▶ **Your objective**: Find the line in the entries below that contains "University, Cardiff, UK". Repeat it exactly, and every line after it through the line that contains "fax: +44-029-20-687-068, e-mail: tanseyk@cardiff.ac.uk".

▶ **Given data**:
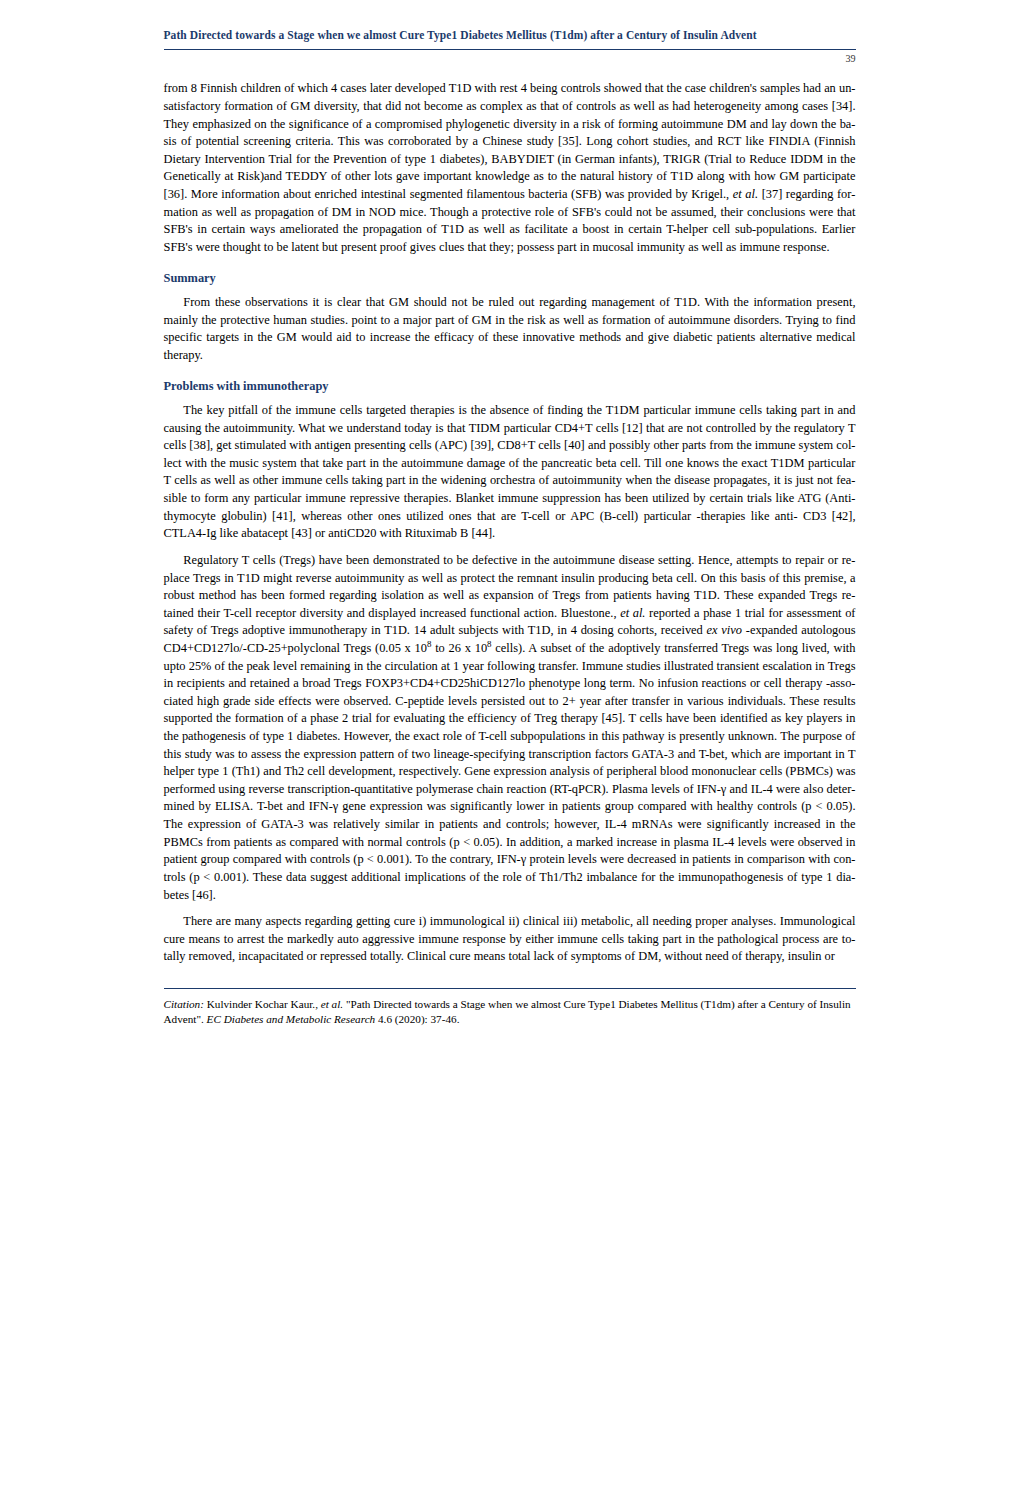Path Directed towards a Stage when we almost Cure Type1 Diabetes Mellitus (T1dm) after a Century of Insulin Advent
39
from 8 Finnish children of which 4 cases later developed T1D with rest 4 being controls showed that the case children's samples had an unsatisfactory formation of GM diversity, that did not become as complex as that of controls as well as had heterogeneity among cases [34]. They emphasized on the significance of a compromised phylogenetic diversity in a risk of forming autoimmune DM and lay down the basis of potential screening criteria. This was corroborated by a Chinese study [35]. Long cohort studies, and RCT like FINDIA (Finnish Dietary Intervention Trial for the Prevention of type 1 diabetes), BABYDIET (in German infants), TRIGR (Trial to Reduce IDDM in the Genetically at Risk)and TEDDY of other lots gave important knowledge as to the natural history of T1D along with how GM participate [36]. More information about enriched intestinal segmented filamentous bacteria (SFB) was provided by Krigel., et al. [37] regarding formation as well as propagation of DM in NOD mice. Though a protective role of SFB's could not be assumed, their conclusions were that SFB's in certain ways ameliorated the propagation of T1D as well as facilitate a boost in certain T-helper cell sub-populations. Earlier SFB's were thought to be latent but present proof gives clues that they; possess part in mucosal immunity as well as immune response.
Summary
From these observations it is clear that GM should not be ruled out regarding management of T1D. With the information present, mainly the protective human studies. point to a major part of GM in the risk as well as formation of autoimmune disorders. Trying to find specific targets in the GM would aid to increase the efficacy of these innovative methods and give diabetic patients alternative medical therapy.
Problems with immunotherapy
The key pitfall of the immune cells targeted therapies is the absence of finding the T1DM particular immune cells taking part in and causing the autoimmunity. What we understand today is that TIDM particular CD4+T cells [12] that are not controlled by the regulatory T cells [38], get stimulated with antigen presenting cells (APC) [39], CD8+T cells [40] and possibly other parts from the immune system collect with the music system that take part in the autoimmune damage of the pancreatic beta cell. Till one knows the exact T1DM particular T cells as well as other immune cells taking part in the widening orchestra of autoimmunity when the disease propagates, it is just not feasible to form any particular immune repressive therapies. Blanket immune suppression has been utilized by certain trials like ATG (Anti-thymocyte globulin) [41], whereas other ones utilized ones that are T-cell or APC (B-cell) particular -therapies like anti- CD3 [42], CTLA4-Ig like abatacept [43] or antiCD20 with Rituximab B [44].
Regulatory T cells (Tregs) have been demonstrated to be defective in the autoimmune disease setting. Hence, attempts to repair or replace Tregs in T1D might reverse autoimmunity as well as protect the remnant insulin producing beta cell. On this basis of this premise, a robust method has been formed regarding isolation as well as expansion of Tregs from patients having T1D. These expanded Tregs retained their T-cell receptor diversity and displayed increased functional action. Bluestone., et al. reported a phase 1 trial for assessment of safety of Tregs adoptive immunotherapy in T1D. 14 adult subjects with T1D, in 4 dosing cohorts, received ex vivo -expanded autologous CD4+CD127lo/-CD-25+polyclonal Tregs (0.05 x 108 to 26 x 108 cells). A subset of the adoptively transferred Tregs was long lived, with upto 25% of the peak level remaining in the circulation at 1 year following transfer. Immune studies illustrated transient escalation in Tregs in recipients and retained a broad Tregs FOXP3+CD4+CD25hiCD127lo phenotype long term. No infusion reactions or cell therapy -associated high grade side effects were observed. C-peptide levels persisted out to 2+ year after transfer in various individuals. These results supported the formation of a phase 2 trial for evaluating the efficiency of Treg therapy [45]. T cells have been identified as key players in the pathogenesis of type 1 diabetes. However, the exact role of T-cell subpopulations in this pathway is presently unknown. The purpose of this study was to assess the expression pattern of two lineage-specifying transcription factors GATA-3 and T-bet, which are important in T helper type 1 (Th1) and Th2 cell development, respectively. Gene expression analysis of peripheral blood mononuclear cells (PBMCs) was performed using reverse transcription-quantitative polymerase chain reaction (RT-qPCR). Plasma levels of IFN-γ and IL-4 were also determined by ELISA. T-bet and IFN-γ gene expression was significantly lower in patients group compared with healthy controls (p < 0.05). The expression of GATA-3 was relatively similar in patients and controls; however, IL-4 mRNAs were significantly increased in the PBMCs from patients as compared with normal controls (p < 0.05). In addition, a marked increase in plasma IL-4 levels were observed in patient group compared with controls (p < 0.001). To the contrary, IFN-γ protein levels were decreased in patients in comparison with controls (p < 0.001). These data suggest additional implications of the role of Th1/Th2 imbalance for the immunopathogenesis of type 1 diabetes [46].
There are many aspects regarding getting cure i) immunological ii) clinical iii) metabolic, all needing proper analyses. Immunological cure means to arrest the markedly auto aggressive immune response by either immune cells taking part in the pathological process are totally removed, incapacitated or repressed totally. Clinical cure means total lack of symptoms of DM, without need of therapy, insulin or
Citation: Kulvinder Kochar Kaur., et al. "Path Directed towards a Stage when we almost Cure Type1 Diabetes Mellitus (T1dm) after a Century of Insulin Advent". EC Diabetes and Metabolic Research 4.6 (2020): 37-46.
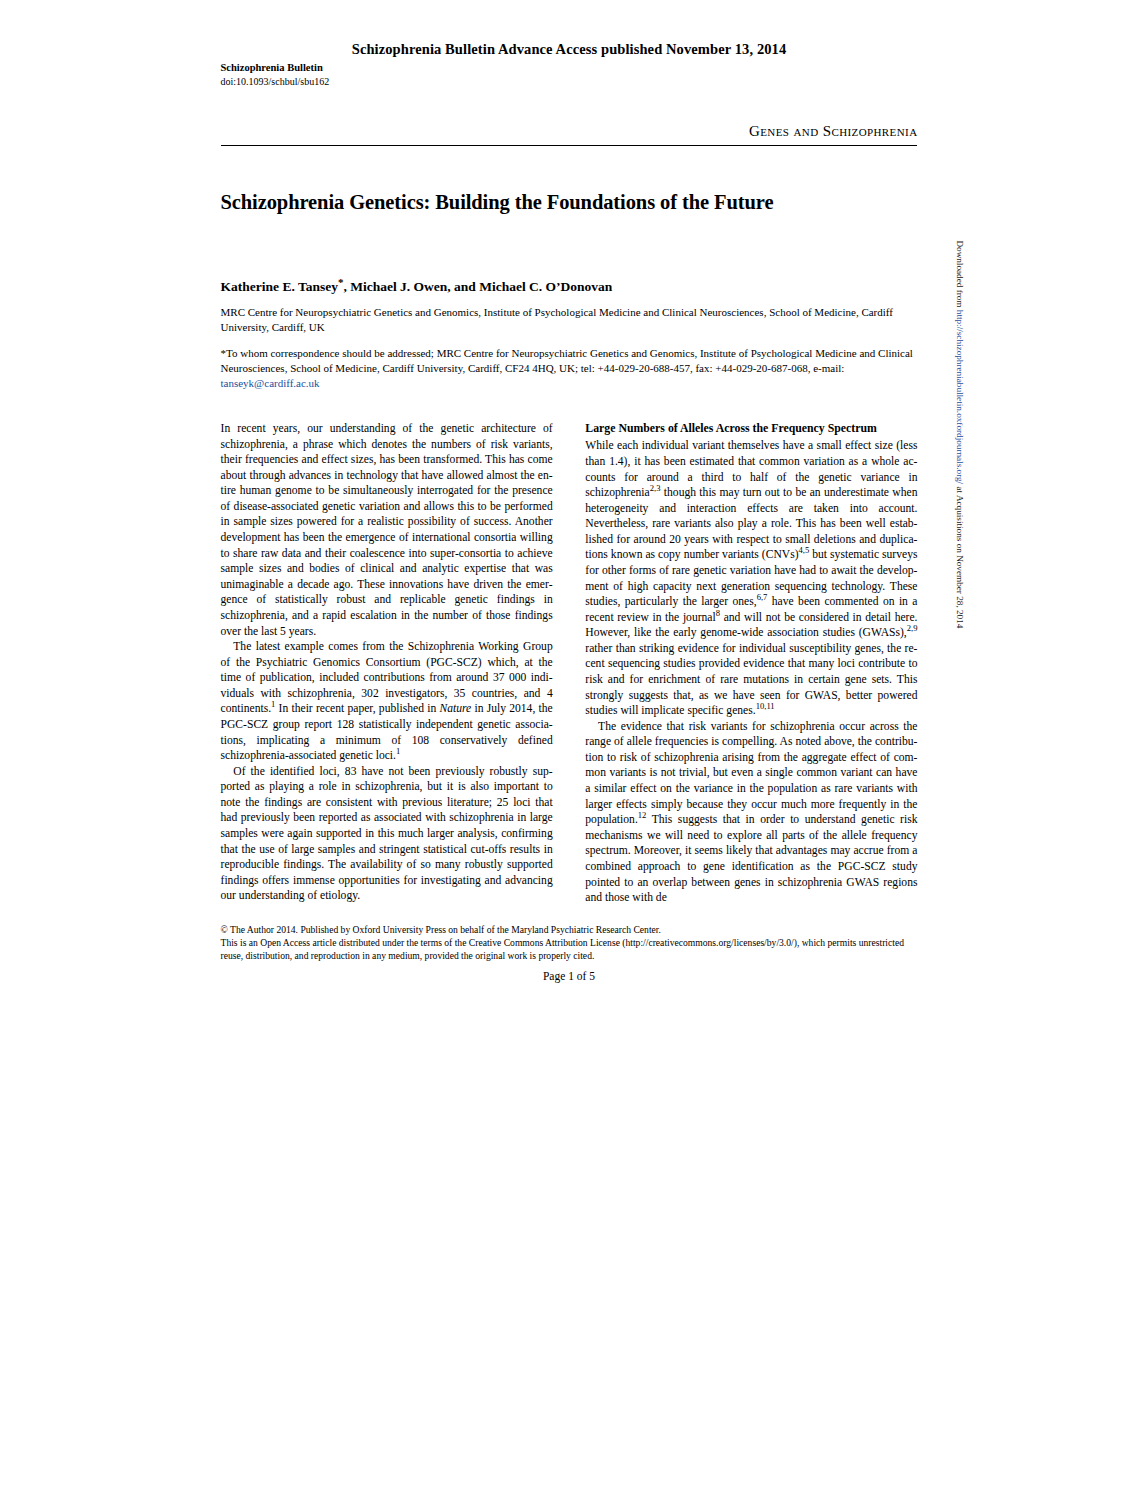Schizophrenia Bulletin Advance Access published November 13, 2014
Schizophrenia Bulletin
doi:10.1093/schbul/sbu162
Genes and Schizophrenia
Schizophrenia Genetics: Building the Foundations of the Future
Katherine E. Tansey*, Michael J. Owen, and Michael C. O’Donovan
MRC Centre for Neuropsychiatric Genetics and Genomics, Institute of Psychological Medicine and Clinical Neurosciences, School of Medicine, Cardiff University, Cardiff, UK
*To whom correspondence should be addressed; MRC Centre for Neuropsychiatric Genetics and Genomics, Institute of Psychological Medicine and Clinical Neurosciences, School of Medicine, Cardiff University, Cardiff, CF24 4HQ, UK; tel: +44-029-20-688-457, fax: +44-029-20-687-068, e-mail: tanseyk@cardiff.ac.uk
In recent years, our understanding of the genetic architecture of schizophrenia, a phrase which denotes the numbers of risk variants, their frequencies and effect sizes, has been transformed. This has come about through advances in technology that have allowed almost the entire human genome to be simultaneously interrogated for the presence of disease-associated genetic variation and allows this to be performed in sample sizes powered for a realistic possibility of success. Another development has been the emergence of international consortia willing to share raw data and their coalescence into super-consortia to achieve sample sizes and bodies of clinical and analytic expertise that was unimaginable a decade ago. These innovations have driven the emergence of statistically robust and replicable genetic findings in schizophrenia, and a rapid escalation in the number of those findings over the last 5 years.
The latest example comes from the Schizophrenia Working Group of the Psychiatric Genomics Consortium (PGC-SCZ) which, at the time of publication, included contributions from around 37 000 individuals with schizophrenia, 302 investigators, 35 countries, and 4 continents.1 In their recent paper, published in Nature in July 2014, the PGC-SCZ group report 128 statistically independent genetic associations, implicating a minimum of 108 conservatively defined schizophrenia-associated genetic loci.1
Of the identified loci, 83 have not been previously robustly supported as playing a role in schizophrenia, but it is also important to note the findings are consistent with previous literature; 25 loci that had previously been reported as associated with schizophrenia in large samples were again supported in this much larger analysis, confirming that the use of large samples and stringent statistical cut-offs results in reproducible findings. The availability of so many robustly supported findings offers immense opportunities for investigating and advancing our understanding of etiology.
Large Numbers of Alleles Across the Frequency Spectrum
While each individual variant themselves have a small effect size (less than 1.4), it has been estimated that common variation as a whole accounts for around a third to half of the genetic variance in schizophrenia2,3 though this may turn out to be an underestimate when heterogeneity and interaction effects are taken into account. Nevertheless, rare variants also play a role. This has been well established for around 20 years with respect to small deletions and duplications known as copy number variants (CNVs)4,5 but systematic surveys for other forms of rare genetic variation have had to await the development of high capacity next generation sequencing technology. These studies, particularly the larger ones,6,7 have been commented on in a recent review in the journal8 and will not be considered in detail here. However, like the early genome-wide association studies (GWASs),2,9 rather than striking evidence for individual susceptibility genes, the recent sequencing studies provided evidence that many loci contribute to risk and for enrichment of rare mutations in certain gene sets. This strongly suggests that, as we have seen for GWAS, better powered studies will implicate specific genes.10,11
The evidence that risk variants for schizophrenia occur across the range of allele frequencies is compelling. As noted above, the contribution to risk of schizophrenia arising from the aggregate effect of common variants is not trivial, but even a single common variant can have a similar effect on the variance in the population as rare variants with larger effects simply because they occur much more frequently in the population.12 This suggests that in order to understand genetic risk mechanisms we will need to explore all parts of the allele frequency spectrum. Moreover, it seems likely that advantages may accrue from a combined approach to gene identification as the PGC-SCZ study pointed to an overlap between genes in schizophrenia GWAS regions and those with de
© The Author 2014. Published by Oxford University Press on behalf of the Maryland Psychiatric Research Center.
This is an Open Access article distributed under the terms of the Creative Commons Attribution License (http://creativecommons.org/licenses/by/3.0/), which permits unrestricted reuse, distribution, and reproduction in any medium, provided the original work is properly cited.
Page 1 of 5
Downloaded from http://schizophreniabulletin.oxfordjournals.org/ at Acquisitions on November 28, 2014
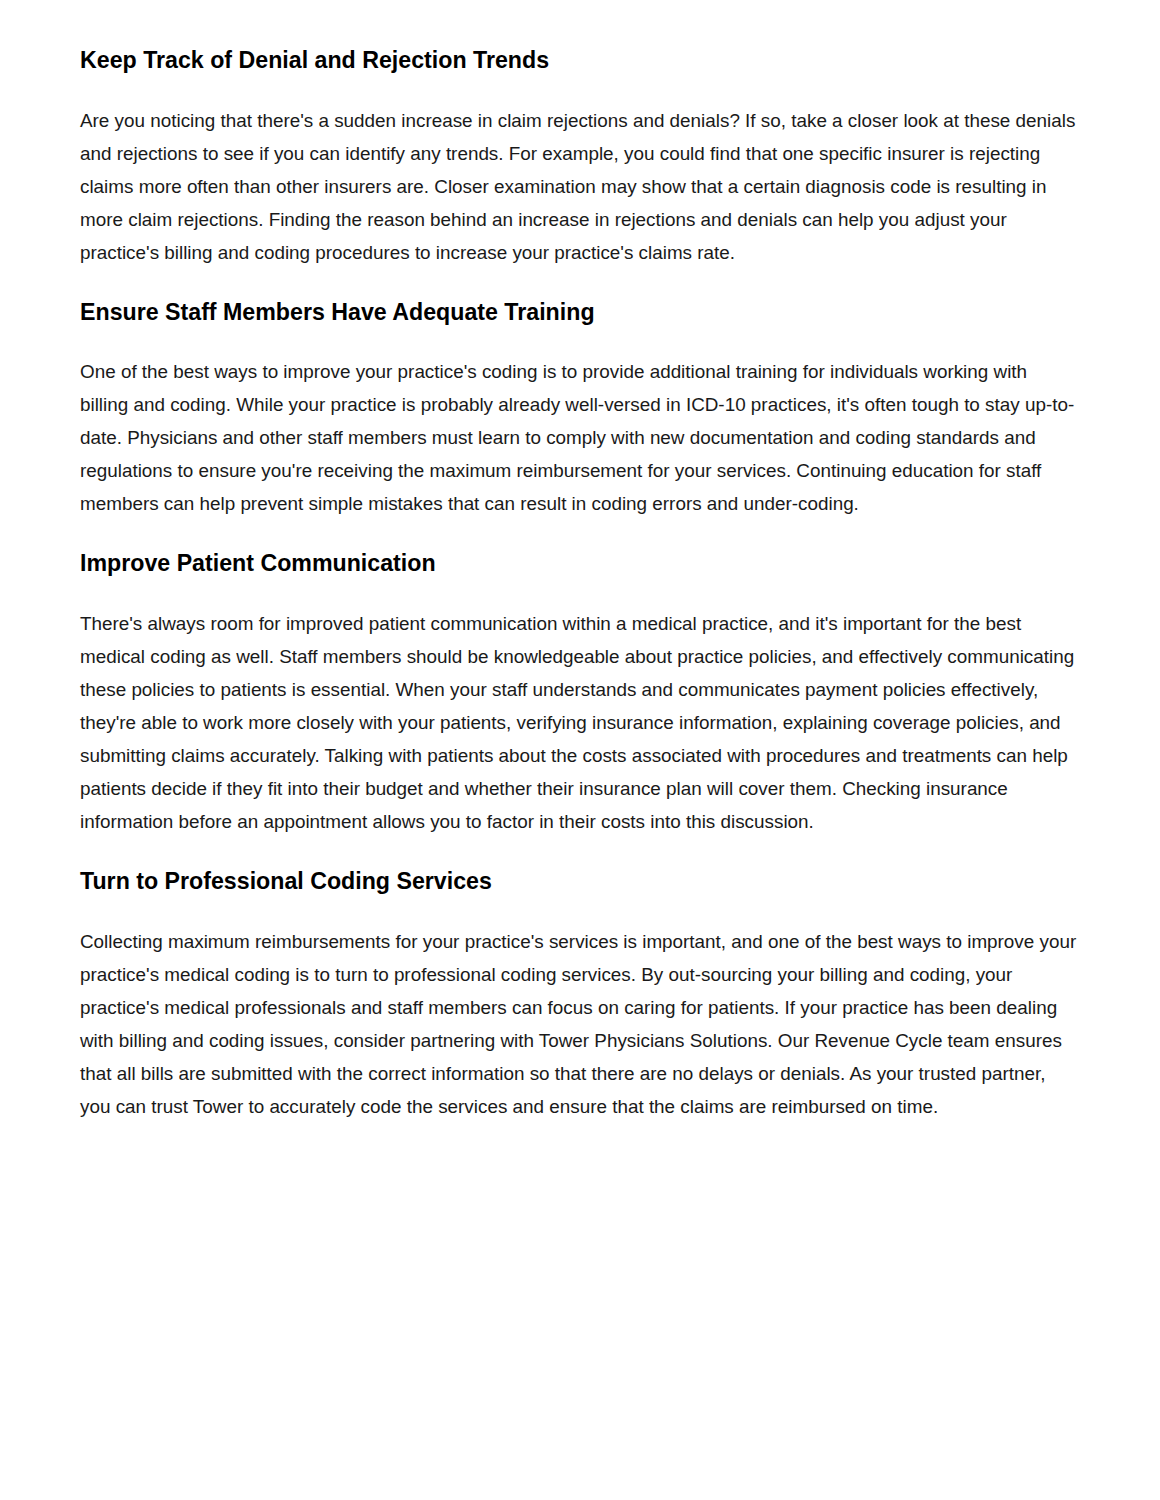Keep Track of Denial and Rejection Trends
Are you noticing that there's a sudden increase in claim rejections and denials? If so, take a closer look at these denials and rejections to see if you can identify any trends. For example, you could find that one specific insurer is rejecting claims more often than other insurers are. Closer examination may show that a certain diagnosis code is resulting in more claim rejections. Finding the reason behind an increase in rejections and denials can help you adjust your practice's billing and coding procedures to increase your practice's claims rate.
Ensure Staff Members Have Adequate Training
One of the best ways to improve your practice's coding is to provide additional training for individuals working with billing and coding. While your practice is probably already well-versed in ICD-10 practices, it's often tough to stay up-to-date. Physicians and other staff members must learn to comply with new documentation and coding standards and regulations to ensure you're receiving the maximum reimbursement for your services. Continuing education for staff members can help prevent simple mistakes that can result in coding errors and under-coding.
Improve Patient Communication
There's always room for improved patient communication within a medical practice, and it's important for the best medical coding as well. Staff members should be knowledgeable about practice policies, and effectively communicating these policies to patients is essential. When your staff understands and communicates payment policies effectively, they're able to work more closely with your patients, verifying insurance information, explaining coverage policies, and submitting claims accurately. Talking with patients about the costs associated with procedures and treatments can help patients decide if they fit into their budget and whether their insurance plan will cover them. Checking insurance information before an appointment allows you to factor in their costs into this discussion.
Turn to Professional Coding Services
Collecting maximum reimbursements for your practice's services is important, and one of the best ways to improve your practice's medical coding is to turn to professional coding services. By out-sourcing your billing and coding, your practice's medical professionals and staff members can focus on caring for patients. If your practice has been dealing with billing and coding issues, consider partnering with Tower Physicians Solutions. Our Revenue Cycle team ensures that all bills are submitted with the correct information so that there are no delays or denials. As your trusted partner, you can trust Tower to accurately code the services and ensure that the claims are reimbursed on time.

▶ **Written answer**:
MRC Centre for Neuropsychiatric Genetics and Genomics, Institute of Psychological Medicine and Clinical Neurosciences, School of Medicine, Cardiff University, Cardiff, UK
*To whom correspondence should be addressed; MRC Centre for Neuropsychiatric Genetics and Genomics, Institute of Psychological Medicine and Clinical Neurosciences, School of Medicine, Cardiff University, Cardiff, CF24 4HQ, UK; tel: +44-029-20-688-457, fax: +44-029-20-687-068, e-mail: tanseyk@cardiff.ac.uk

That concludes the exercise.